Collins and colleagues (2004) also considered lifetime exposure to racism as well as pregnancy exposure in a case-control study of 104 African American women in Chicago who delivered very low birth weight preterm infants and 208 matched controls who delivered normal birth weight infants. Lifetime exposure to racial discrimination in three or more domains of life was associated with very low birth weight (OR = 3.2; OR = 2.6 adjusted for age, education, and cigarette smoking). The outcomes were not associated with perceived prenatal racial discrimination. The authors conducted post hoc tests, whose results suggested that the effects detected were not attributable to recall bias because of infant illness among the low birth weight infants. In addition, the strongest risk was for college-educated African American women. Collins and colleagues (2004) conclude that “lifelong accumulated experiences of racial discrimination by African American women constitute an independent risk factor for preterm delivery” (p. 2132). One apparent pathway whereby racism appears to influence health and possibly prenatal processes is by cardiovascular functioning (Krieger, 1990; Krieger and Sidney, 1996). (For a complete review of the literature on racial and ethnic disparities in pregnancy outcomes, definitions and measures of racism, the conceptualization of racism as stress, and findings, see the work of Giscombe and Lobel [2005]).
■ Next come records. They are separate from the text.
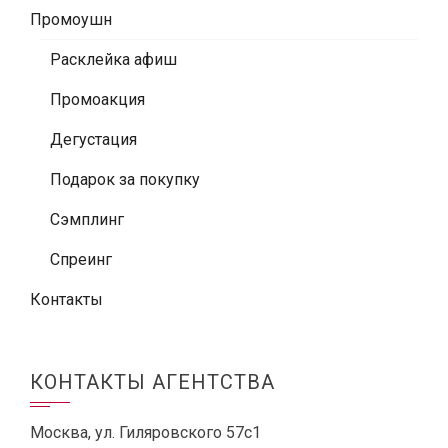
Промоушн
Расклейка афиш
Промоакция
Дегустация
Подарок за покупку
Сэмплинг
Спреинг
Контакты
КОНТАКТЫ АГЕНТСТВА
Москва, ул. Гиляровского 57с1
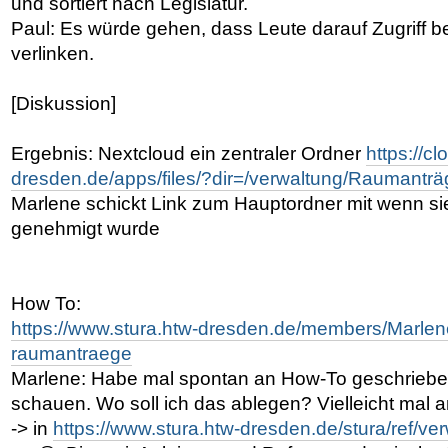
und sortiert nach Legislatur.
Paul: Es würde gehen, dass Leute darauf Zugriff
verlinken.
[Diskussion]
Ergebnis: Nextcloud ein zentraler Ordner
https://cl
dresden.de/apps/files/?dir=/verwaltung/Raumantr
Marlene schickt Link zum Hauptordner mit wenn sie
genehmigt wurde
How To:
https://www.stura.htw-dresden.de/members/Marlen
raumantraege
Marlene: Habe mal spontan an How-To geschrieben
schauen. Wo soll ich das ablegen? Vielleicht mal a
-> in
https://www.stura.htw-dresden.de/stura/ref/ve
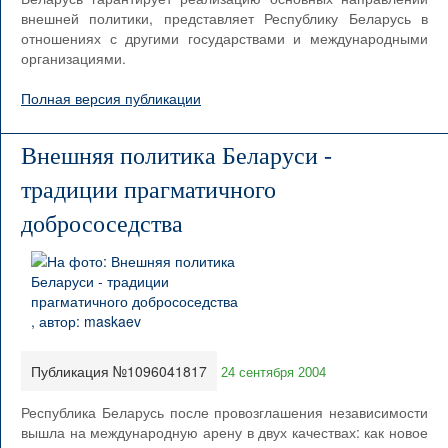
внешней политики, представляет Республику Беларусь в
отношениях с другими государствами и международными
организациями.
Полная версия публикации
Внешняя политика Беларуси -
традиции прагматичного
добрососедства
Публикация №1096041817
24 сентября 2004
Республика Беларусь после провозглашения независимости
вышла на международную арену в двух качествах: как новое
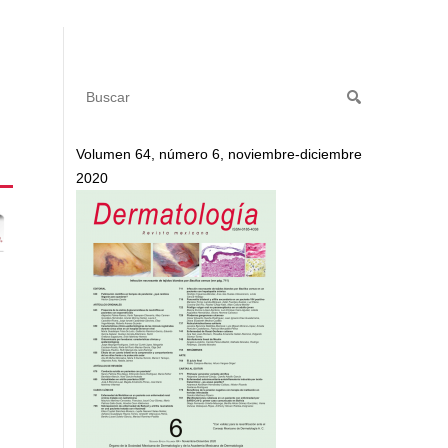
Volumen 64, número 6, noviembre-diciembre
2020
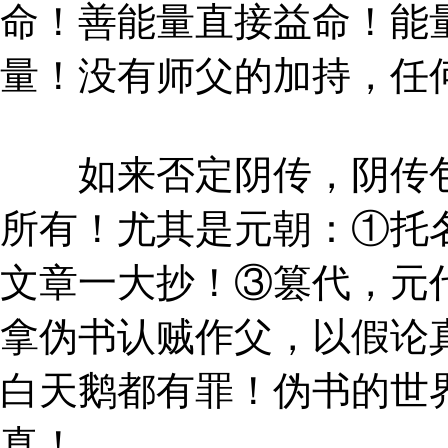
命！善能量直接益命！能
量！没有师父的加持，任
如来否定阴传，阴传包
所有！尤其是元朝：①托
文章一大抄！③篡代，元
拿伪书认贼作父，以假论
白天鹅都有罪！伪书的世
真！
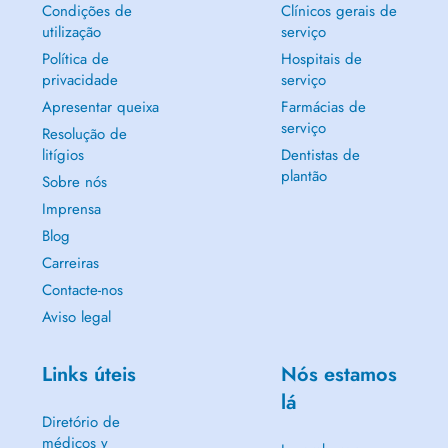
Condições de
Clínicos gerais de
utilização
serviço
Política de
Hospitais de
privacidade
serviço
Apresentar queixa
Farmácias de
serviço
Resolução de
litígios
Dentistas de
plantão
Sobre nós
Imprensa
Blog
Carreiras
Contacte-nos
Aviso legal
Links úteis
Nós estamos
lá
Diretório de
médicos y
The following are key questions to be resolved in future research: Is racism a risk factor for preterm birth or fetal growth restriction or both, and, if so, by what pathways? Does racism act in association with other factors, such as social class, age, medical risk factors, or other stress or emotional factors to pose a risk? If racism is a potent risk factor, are there effective, practical, and cost-effective ways to mitigate its effects on maternal and infant outcomes?

In general, the emerging literature on racism and preterm delivery suggests that racism may be a potent stressor throughout the lifetimes of African American women that contributes to an explanation of the racial and ethnic disparities in the rates of both preterm birth and low birth weight. However, further study is needed to replicate and extend the existing studies. One challenge researchers face is the difficulty of assessing experiences of racism. Many factors contribute to underreporting of the experience. This challenge requires further precise work by investigators in future.